Il vermocane (Hermodice carunculata) è un polichete marino, dall’aspetto allungato e appiattito che assomiglia ad un millepiedi dalla colorazione vivace, può superare i 70 cm di lunghezza e raggiungere i 9 anni di durata della vita Considerata specie invasiva termofila, ma da molto tempo presente nel Mediterraneo, predilige pareti e fondali rocciosi, ma la sua presenza è segnalata anche nelle praterie di posidonia (P. oceanica) ed eccezionalmente su sabbia.

A seguito dell’aumento della temperatura delle acque del Mediterraneo, correlato ai cambiamenti climatici, si è diffusa notevolmente la sua presenza, risalendo nei bacini più settentrionali. Uno Studio condotto dall’Università di Modena e Reggio Emilia (Unimore), pubblicato su Mediterranean Marine Science e basato su iniziativa di citizen science ha contribuito ad indagare sulla diffusione e distribuzione del vermocane.

Le località in cui sono stati segnalati esemplari di H. carunculata nei sottobacini del Mediterraneo circostanti le coste italiane (Fonte: Medit. Mar. Sci., 21/3, 2020)

Più che allarmare per eventuali danni alla salute, la sua crescita preoccupa per gli impatti sugli ecosistemi marini, comprese le aree di ripristino come le barriere coralline e le praterie di posidonia, sulla biodiversità delle specie bentoniche e sull’economia locale, per le riduzioni di pescato di alcune specie ittiche.
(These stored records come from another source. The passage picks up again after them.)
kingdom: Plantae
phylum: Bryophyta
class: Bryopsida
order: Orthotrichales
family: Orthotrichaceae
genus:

Lo Studio Impact of Hermodice carunculata (Pallas, 1766) (Polychaeta: Amphinomidae) on artisanal fishery: A case study from the Mediterranean sea”, pubblicato sul numero di novembre 2023 di Marine Environmental Research e condotto dall’Università di Catania ha indagato per la prima volta il danno economico causato dal vermocane in termini di variazioni temporali e alterazione della composizione qualitativa delle catture nella pesca con palamiti di  fondo mirati a saraghi (Diplodus sargus), sparidi di pregio del Mar Mediterraneo.

I risultati hanno chiaramente indicato danni economici diretti e indiretti di rilievo alle attività di pesca praticate lungo la costa sud-orientale della Sicilia (Mar Ionio) – ha dichiarato Francesco Tiralongo, Docente e ricercatore del Dipartimento di Scienze Biologiche, Geologiche e Ambientali dell’Università di Catania e principale autore dello Studio – È importante notare che i danni aumentano in corrispondenza del periodo più caldo, sebbene la presenza del vermocane sia stata riscontrata durante tutti i mesi di indagine. Tuttavia la situazione attuale richiede particolare attenzione poiché ci si aspetta che peggiori nel contesto dei futuri scenari di riscaldamento globale, pertanto sono necessari urgentemente ulteriori studi”.

Il vermocane mentre attacca una preda (foto di Gianfranco Alemanno)

In risposta a questa emergenza è stato recentemente lanciato il progetto Worms Out  dall’ente capofila l’Istituto Nazionale di Oceanografia e di Geofisica Sperimentale (OGS), in collaborazione con gli atenei di Catania, di Messina, di Modena e Reggio Emilia, l’ISPRA e l’Area marina protetta Capo Milazzo, che ha come obiettivo quello di continuare ad approfondire la distribuzione e l’abbondanza del vermocane soprattutto lungo le coste siciliane tirreniche e ioniche, utilizzando trappole idonee a catturare la specie e avvalendosi delle segnalazioni di pescatori e cittadini.